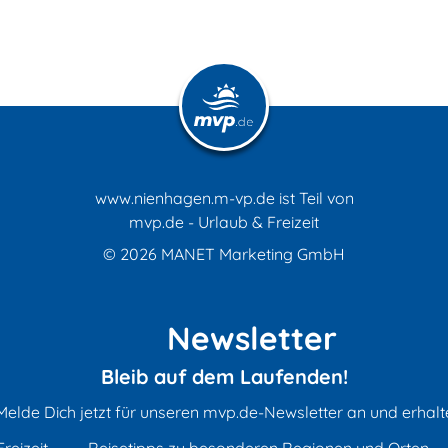
www.nienhagen.m-vp.de ist Teil von
mvp.de - Urlaub & Freizeit
© 2026
MANET Marketing GmbH
Newsletter
Bleib auf dem Laufenden!
Melde Dich jetzt für unseren mvp.de-Newsletter an und erhalt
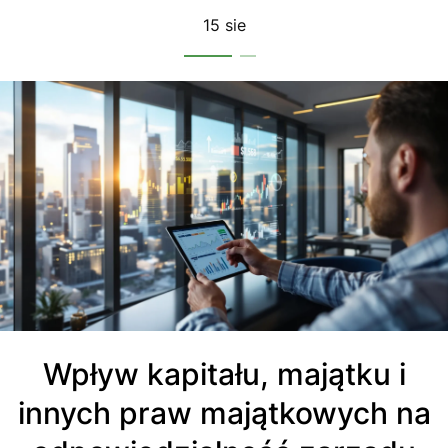
15 sie
Wpływ kapitału, majątku i
innych praw majątkowych na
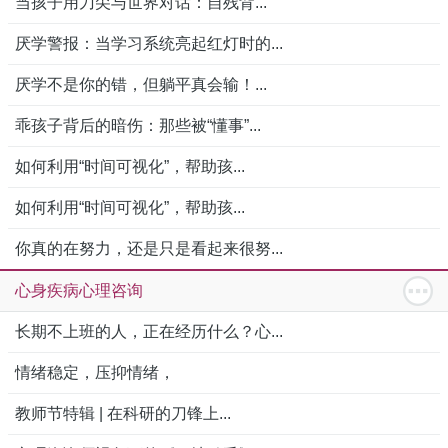
当孩子用刀尖与世界对话：自残背...
厌学警报：当学习系统亮起红灯时的...
厌学不是你的错，但躺平真会输！...
乖孩子背后的暗伤：那些被“懂事”...
如何利用“时间可视化”，帮助孩...
如何利用“时间可视化”，帮助孩...
你真的在努力，还是只是看起来很努...
心身疾病心理咨询
长期不上班的人，正在经历什么？心...
情绪稳定，压抑情绪，
教师节特辑 | 在科研的刀锋上...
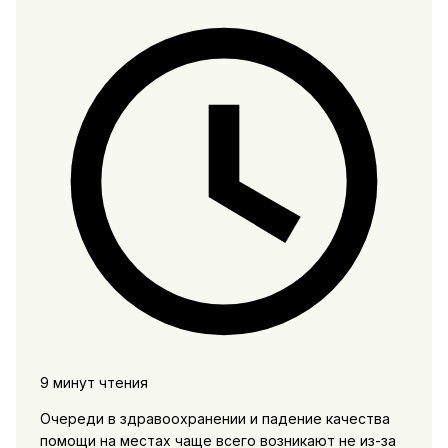
9 минут чтения
Очереди в здравоохранении и падение качества
помощи на местах чаще всего возникают не из-за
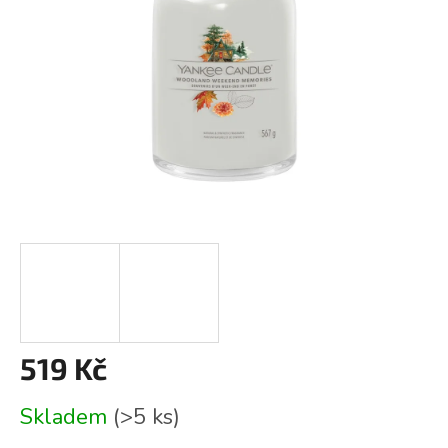
519 Kč
Měrná
Skladem
(>5 ks)
cena:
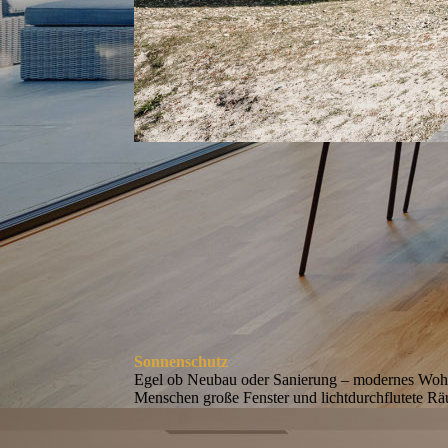
Sonnenschutz
Egel ob Neubau oder Sanierung – modernes Woh
Menschen große Fenster und lichtdurchflutete R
◆ ◆ ◆ ◆ ◆
Each line with "Newsletter" in it must be identified and copied from the material.

- _Exercise result_
Newsletter
Melde Dich jetzt für unseren mvp.de-Newsletter an und erhalt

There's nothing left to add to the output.